→ To be done:
1 > Decide whether each statement agrees with the passage on Brainf*k: (a) all memory starts out set to 0, (b) Brainf*k offers a COPY instruction, (c) the ASCII value of 0 is 49. For each, give yes or no along with the deciding words of the passage, quoted exactly.
2 > Translate this sentence from the passage on Brainf*k into Spanish: "Basically, it was very easy to write this pseudocode."
3 > Pick up the passage on Brainf*k after its last sentence and keep writing it.

→ Passage given:
— BEGIN —

We need to print number (for simplicities sake, ONE digit numbers) so we need to make sure we have the ASCII values of it, in memory (ASCII of 0 is 48, 1 is 49 and so on..).
If you look at the C code, we will need keep count of the number of items we have remaining to print. And then we need two locations to store previous and current values of the sequence. A very important thing to remember is that all memory is initialized to 0 at the start and we are relying on this for it to work. Also, the looping statements compare the memory location currently being referred (where your current pointer is) to against 0 and if it is true it breaks otherwise loops.

Writing a simple pseudocode (in terms of only Brainf*k) :

Initialize a location A to 32
Initialize a location B to 48
Initialize a location C to 5
Initialize a location D and E to 1.
Set current Location to C.
Start a Loop
Add B to E and F.
Print E.
Subtract B from E
Add D to E and F
Copy E to D
Copy F to E
Reduce C by 1 and Set it as the current location
End Loop


Basically, it was very easy to write this pseudocode. The issue with Braninf*k is that it does not have a COPY instruction for us to use, and so we need to use a looping statement to copy data. But the problem is that to ensure that the loop is executed the correct number of times, we will need to destroy the original value. To get around this, we always update two locations (one where we need it to be copied and the other a temporary!) and then we copy back from the temporary which also destroys it!

Also the A,B,C,D,E and F are all contiguous in memory and so I am using a[0],a[1]…a[6] to refer to them in the code !

Here is the final version.

— END —

→ Listed entries:

— BEGIN —

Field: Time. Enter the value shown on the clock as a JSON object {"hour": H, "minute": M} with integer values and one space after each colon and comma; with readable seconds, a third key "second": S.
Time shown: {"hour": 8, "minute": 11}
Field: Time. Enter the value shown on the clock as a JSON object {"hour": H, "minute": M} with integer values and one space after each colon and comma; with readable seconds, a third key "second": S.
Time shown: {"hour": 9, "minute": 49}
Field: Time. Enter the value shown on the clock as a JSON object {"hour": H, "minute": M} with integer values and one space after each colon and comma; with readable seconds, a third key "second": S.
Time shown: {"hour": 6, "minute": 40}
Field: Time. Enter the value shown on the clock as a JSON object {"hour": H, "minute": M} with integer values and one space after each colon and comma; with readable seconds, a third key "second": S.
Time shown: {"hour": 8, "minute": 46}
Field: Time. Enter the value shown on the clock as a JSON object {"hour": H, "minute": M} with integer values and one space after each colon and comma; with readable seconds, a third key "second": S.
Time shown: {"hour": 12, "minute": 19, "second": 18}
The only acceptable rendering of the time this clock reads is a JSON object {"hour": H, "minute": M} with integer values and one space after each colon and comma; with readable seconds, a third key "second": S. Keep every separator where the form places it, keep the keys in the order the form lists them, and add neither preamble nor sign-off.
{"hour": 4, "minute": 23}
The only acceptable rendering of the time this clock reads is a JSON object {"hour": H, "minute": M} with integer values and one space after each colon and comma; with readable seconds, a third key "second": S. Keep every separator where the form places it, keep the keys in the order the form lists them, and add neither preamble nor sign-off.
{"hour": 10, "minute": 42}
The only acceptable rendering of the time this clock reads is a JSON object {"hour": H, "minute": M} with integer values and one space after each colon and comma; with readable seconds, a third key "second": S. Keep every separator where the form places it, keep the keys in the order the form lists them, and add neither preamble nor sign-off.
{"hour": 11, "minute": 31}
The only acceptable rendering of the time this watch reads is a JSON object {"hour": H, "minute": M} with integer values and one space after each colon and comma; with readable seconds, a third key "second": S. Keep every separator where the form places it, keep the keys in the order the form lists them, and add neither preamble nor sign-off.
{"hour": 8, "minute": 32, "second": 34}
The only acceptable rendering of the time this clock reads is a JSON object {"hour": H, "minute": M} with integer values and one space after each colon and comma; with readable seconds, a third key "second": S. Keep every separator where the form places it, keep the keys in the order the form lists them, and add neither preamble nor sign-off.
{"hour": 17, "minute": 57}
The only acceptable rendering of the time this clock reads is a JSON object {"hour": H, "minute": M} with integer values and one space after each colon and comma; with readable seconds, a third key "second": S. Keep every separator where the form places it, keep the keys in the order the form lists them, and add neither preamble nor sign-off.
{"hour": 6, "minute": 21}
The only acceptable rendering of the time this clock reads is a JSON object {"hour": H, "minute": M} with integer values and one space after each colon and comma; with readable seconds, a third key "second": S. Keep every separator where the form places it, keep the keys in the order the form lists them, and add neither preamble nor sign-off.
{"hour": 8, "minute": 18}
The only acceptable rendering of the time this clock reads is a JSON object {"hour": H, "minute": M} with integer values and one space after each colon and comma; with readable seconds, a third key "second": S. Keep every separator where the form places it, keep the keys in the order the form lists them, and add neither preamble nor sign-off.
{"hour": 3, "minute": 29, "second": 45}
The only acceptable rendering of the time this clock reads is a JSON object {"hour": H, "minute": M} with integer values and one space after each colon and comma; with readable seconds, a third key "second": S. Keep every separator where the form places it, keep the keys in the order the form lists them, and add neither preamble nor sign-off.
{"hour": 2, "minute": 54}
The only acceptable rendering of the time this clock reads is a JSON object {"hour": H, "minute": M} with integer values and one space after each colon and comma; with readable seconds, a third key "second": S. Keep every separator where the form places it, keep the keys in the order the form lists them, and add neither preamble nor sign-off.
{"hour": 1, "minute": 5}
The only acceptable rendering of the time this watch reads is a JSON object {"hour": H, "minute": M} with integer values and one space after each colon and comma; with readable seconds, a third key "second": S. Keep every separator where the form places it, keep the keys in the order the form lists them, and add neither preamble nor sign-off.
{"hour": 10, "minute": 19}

— END —

→ Responses in order:
1 >
(a) Yes: "all memory is initialized to 0 at the start"
(b) No: "it does not have a COPY instruction for us to use"
(c) No: "ASCII of 0 is 48"

2 > Básicamente, fue muy fácil escribir este pseudocódigo.

3 >
++++++++[>++++>++++++<<-]>>>++++++>+>+<<-[<[>>>+>+<<<<-]>>>.<<<<.>>>>>[<-<<<+>>>>-]<[>+>+<<-]<[>>>+<<<-]>>[<<+>>-]>[<<+>>-]<<<<-]


To make sense of it I have divided it into parts. Some parts have not been commented and are left as an exercise for you to figure out ( I know I am mean 😉 ).

++++++++[>++++>++++++<<-] //32 48
>>>++++++ //6
>+>+<<- //Set first two values to 1 and reduce the number of terms to be printed to 5.
[
<[>>>+>+<<<<-]
>>>.//print the number
<<<<.//print space
>>>>>[<-<<<+>>>>-]
<[>+>+<<-]
<[>>>+<<<-]
>>[<<+>>-]//copy from a[6] to a[4]
>[<<+>>-]//copy from a[7] to a[5]
<<<<-//decrement the value
]


All right. Pretty cool huh! Well as a real mind-boggler you can try making it print N numbers (dont worry about printing it right, just print out the actual value encoded by ascii ).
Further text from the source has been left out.